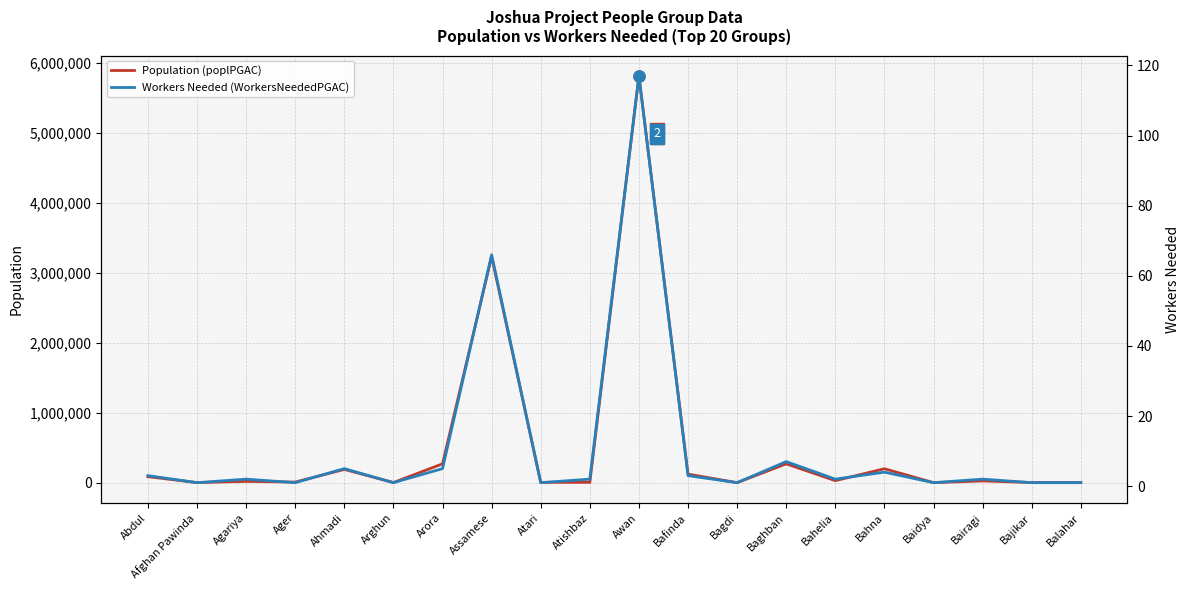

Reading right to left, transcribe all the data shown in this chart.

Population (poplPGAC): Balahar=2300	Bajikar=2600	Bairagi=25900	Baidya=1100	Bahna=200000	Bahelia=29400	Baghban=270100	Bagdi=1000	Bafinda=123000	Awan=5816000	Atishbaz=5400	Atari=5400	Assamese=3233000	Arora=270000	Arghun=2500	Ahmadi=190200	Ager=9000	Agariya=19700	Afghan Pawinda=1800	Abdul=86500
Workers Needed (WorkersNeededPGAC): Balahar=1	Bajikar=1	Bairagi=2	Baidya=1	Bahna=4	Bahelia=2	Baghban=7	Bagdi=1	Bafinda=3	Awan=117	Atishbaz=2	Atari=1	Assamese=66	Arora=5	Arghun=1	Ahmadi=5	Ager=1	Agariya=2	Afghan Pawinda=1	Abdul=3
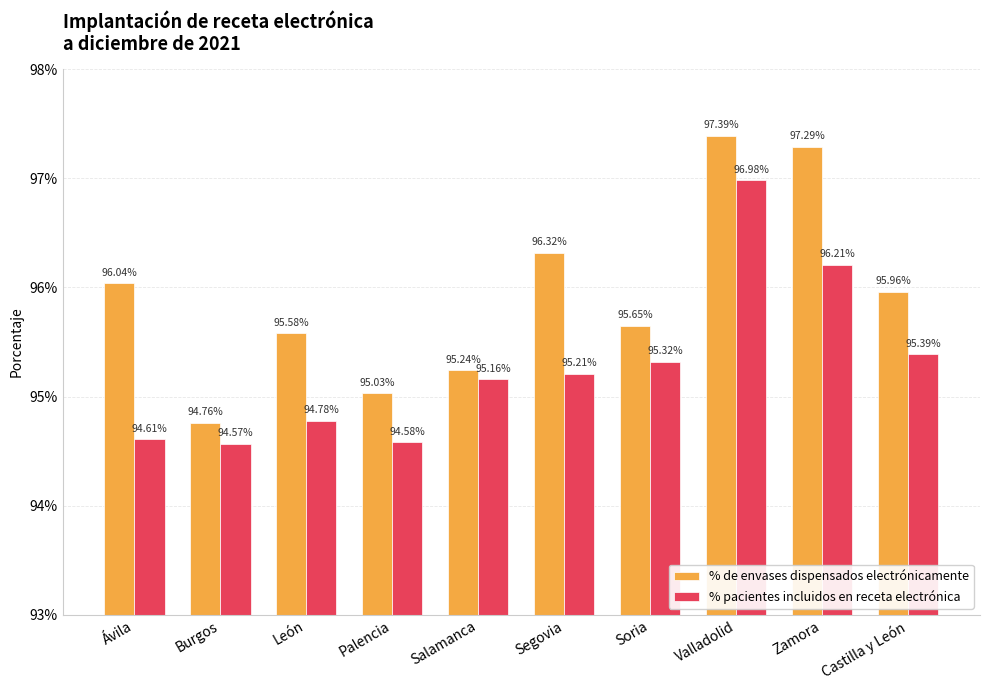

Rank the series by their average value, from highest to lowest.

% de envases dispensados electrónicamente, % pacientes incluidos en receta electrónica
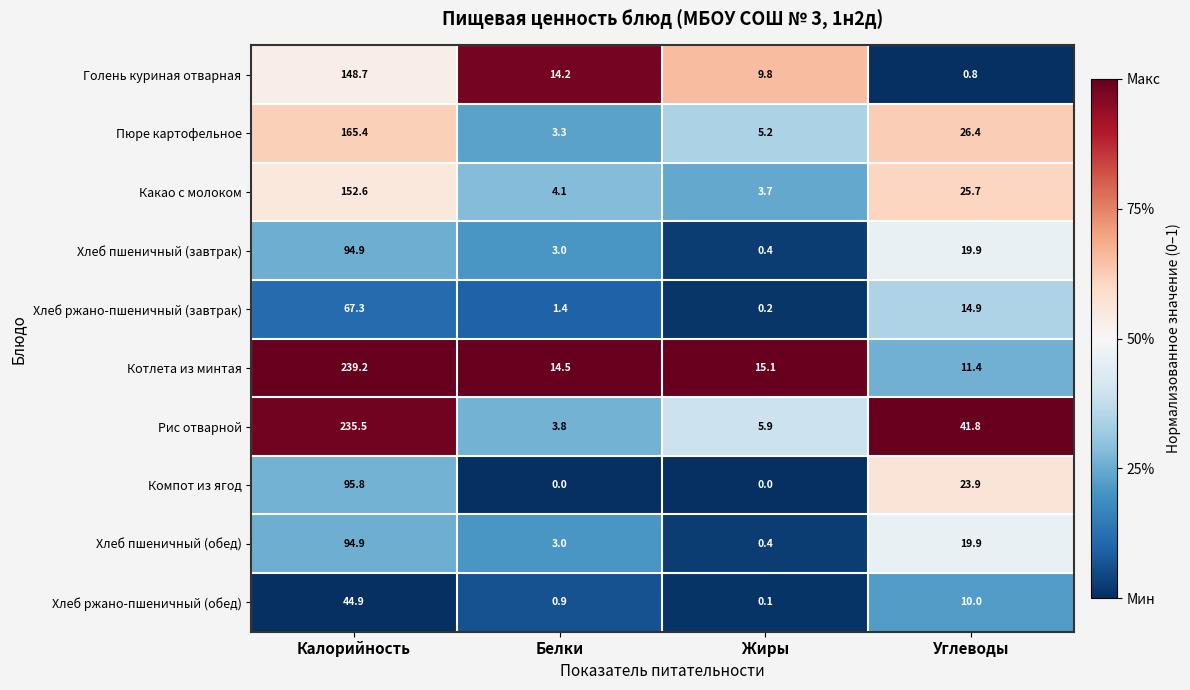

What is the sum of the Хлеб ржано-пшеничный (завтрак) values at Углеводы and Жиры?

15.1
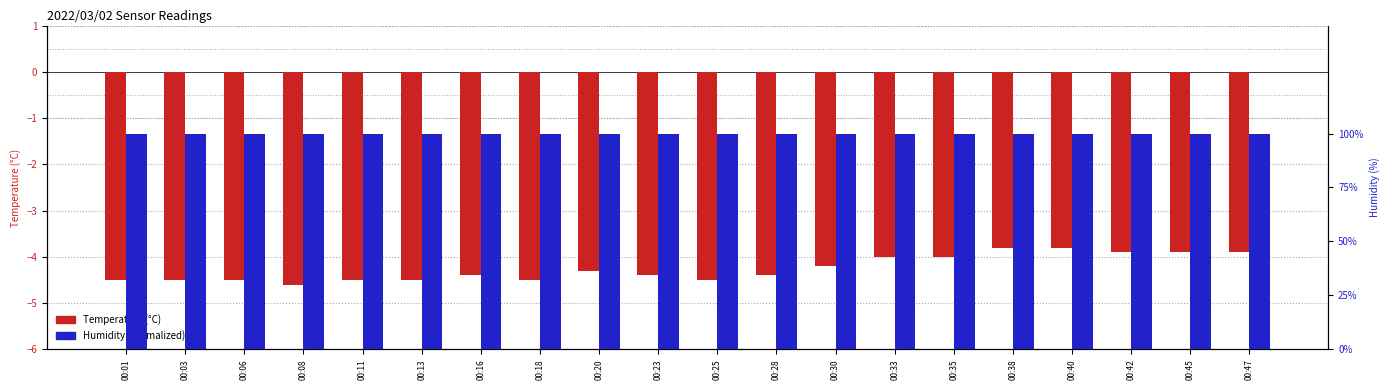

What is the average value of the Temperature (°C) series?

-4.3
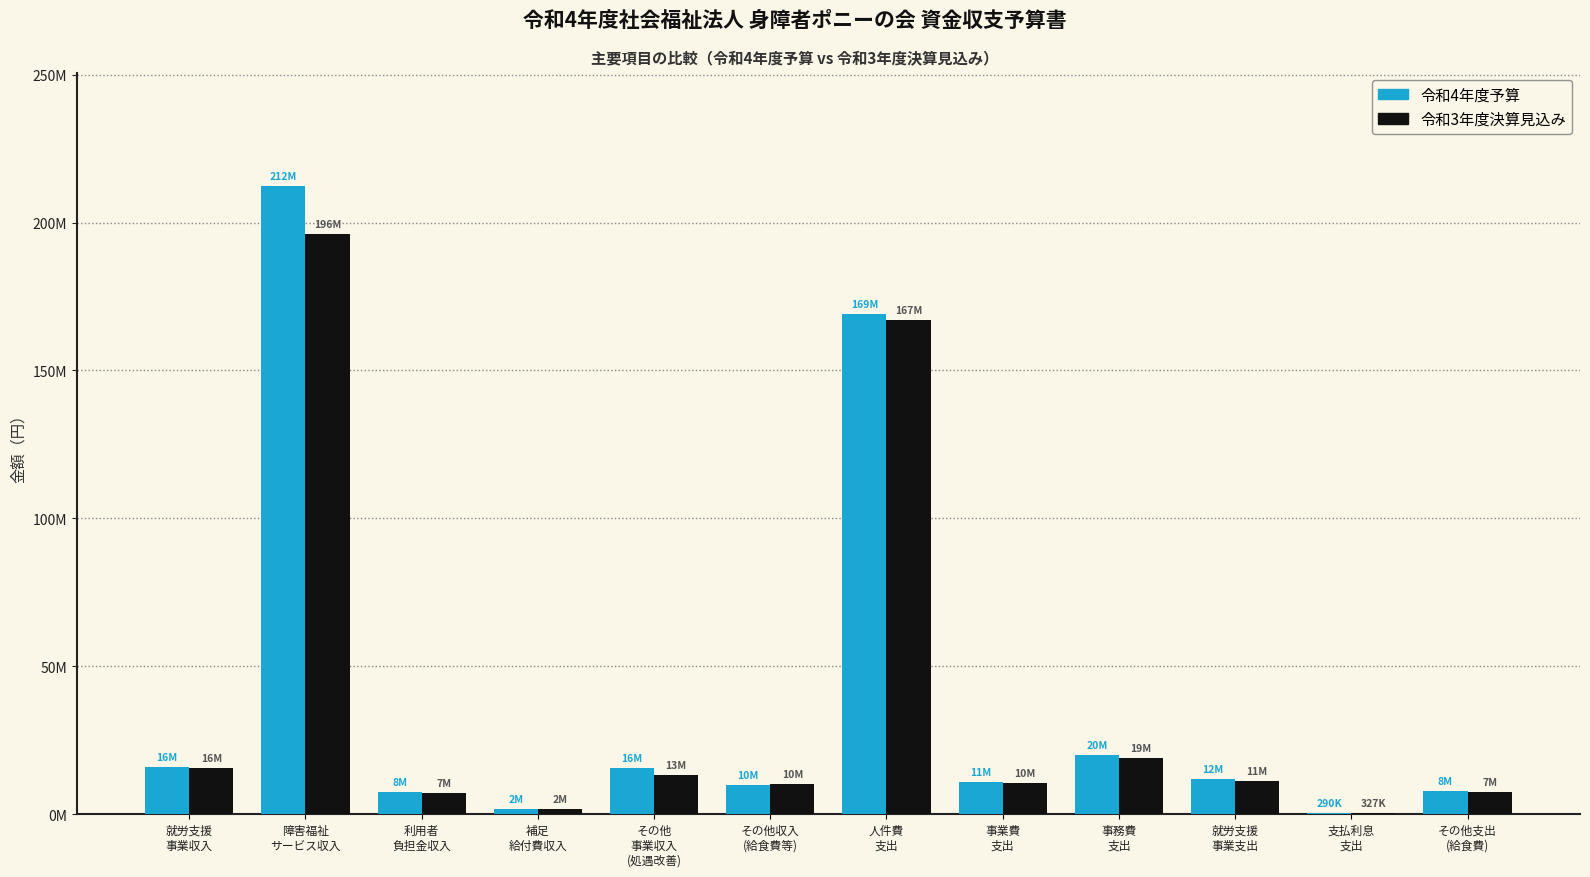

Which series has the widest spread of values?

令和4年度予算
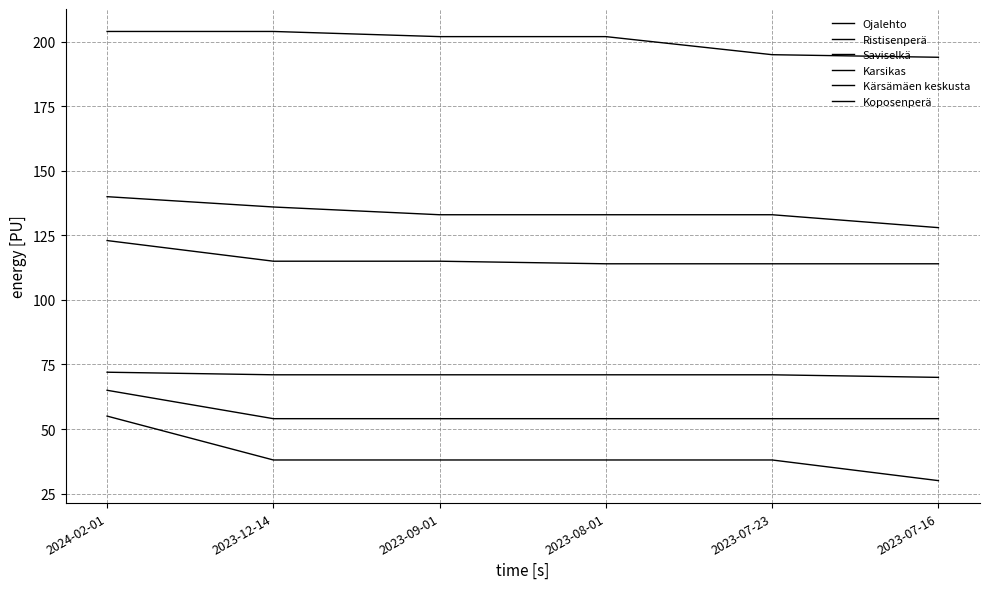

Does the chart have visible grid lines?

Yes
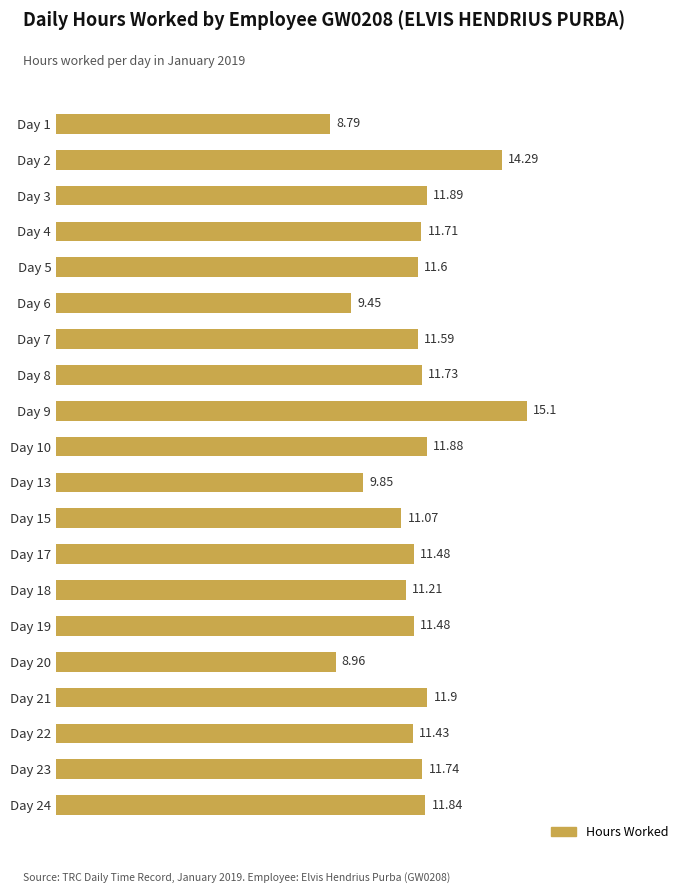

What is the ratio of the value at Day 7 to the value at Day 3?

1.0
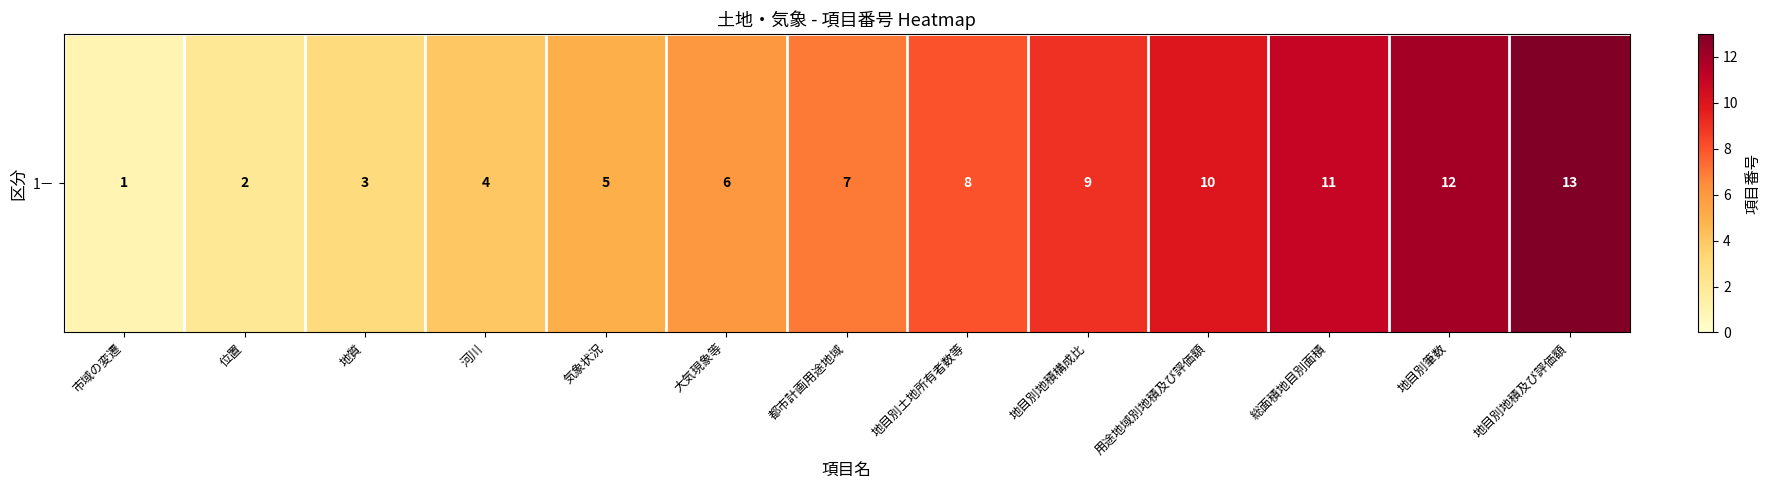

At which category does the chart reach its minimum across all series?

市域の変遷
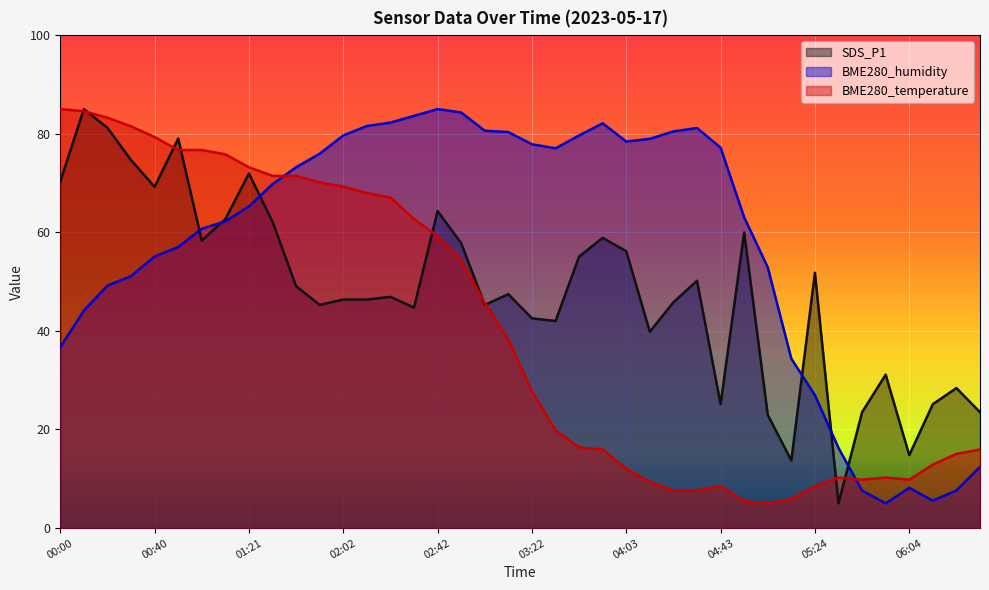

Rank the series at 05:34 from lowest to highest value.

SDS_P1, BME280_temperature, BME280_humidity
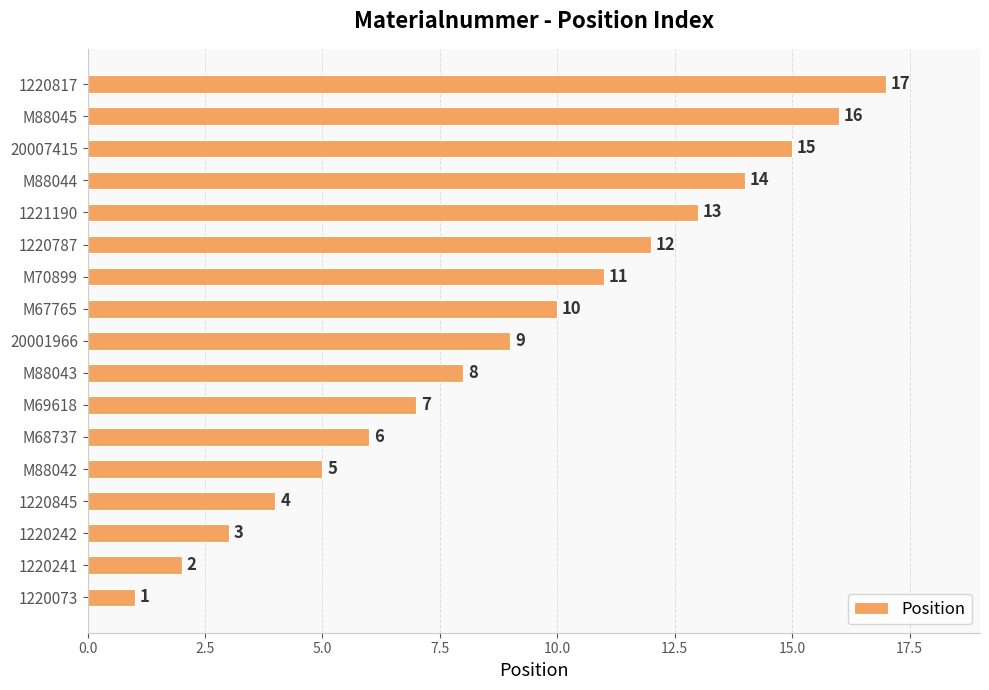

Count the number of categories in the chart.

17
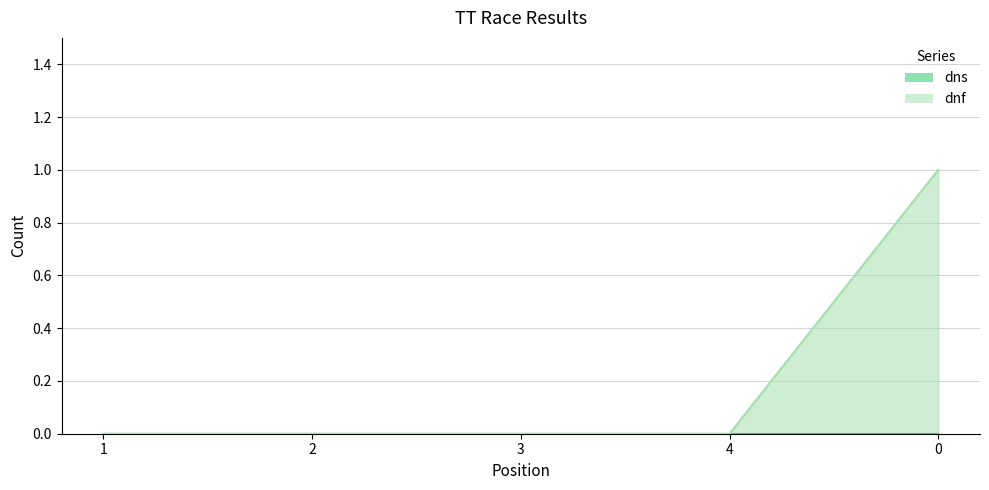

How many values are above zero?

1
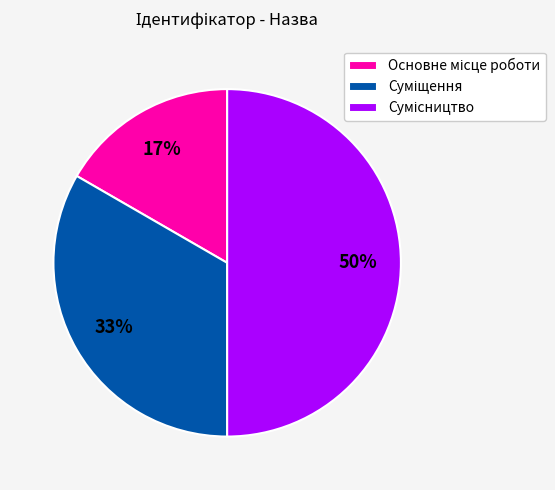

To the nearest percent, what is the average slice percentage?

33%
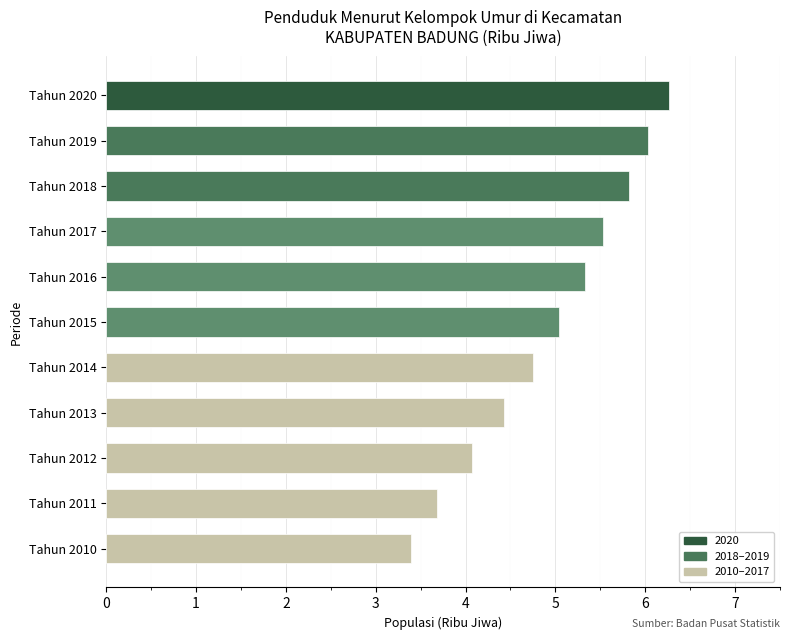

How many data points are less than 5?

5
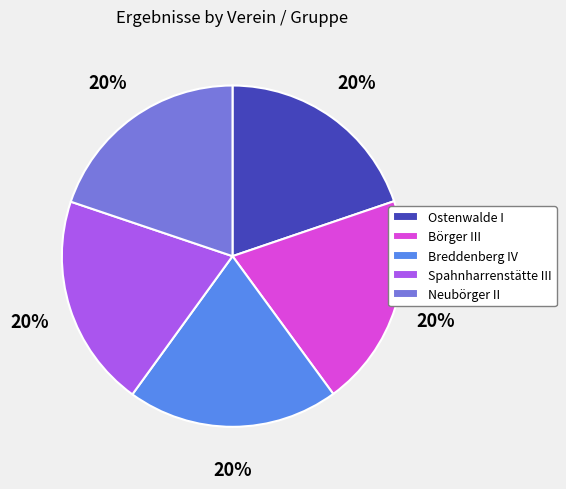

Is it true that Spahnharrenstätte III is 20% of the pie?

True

::::

#### [ASSIGNMENT]
Copy out the records exactly, starting with the line that contains "Rank the series by" and continuing through the end of the records, leaving out the pictures.

#### [RESPONSE AREA]
Rank the series by their average value, from highest to lowest.

% de envases dispensados electrónicamente, % pacientes incluidos en receta electrónica

What is the sum of the Хлеб ржано-пшеничный (завтрак) values at Углеводы and Жиры?

15.1

What is the average value of the Temperature (°C) series?

-4.3

Which series has the widest spread of values?

令和4年度予算

Does the chart have visible grid lines?

Yes

What is the ratio of the value at Day 7 to the value at Day 3?

1.0

At which category does the chart reach its minimum across all series?

市域の変遷

Rank the series at 05:34 from lowest to highest value.

SDS_P1, BME280_temperature, BME280_humidity

Count the number of categories in the chart.

17

How many values are above zero?

1

To the nearest percent, what is the average slice percentage?

33%

How many data points are less than 5?

5

Is it true that Spahnharrenstätte III is 20% of the pie?

True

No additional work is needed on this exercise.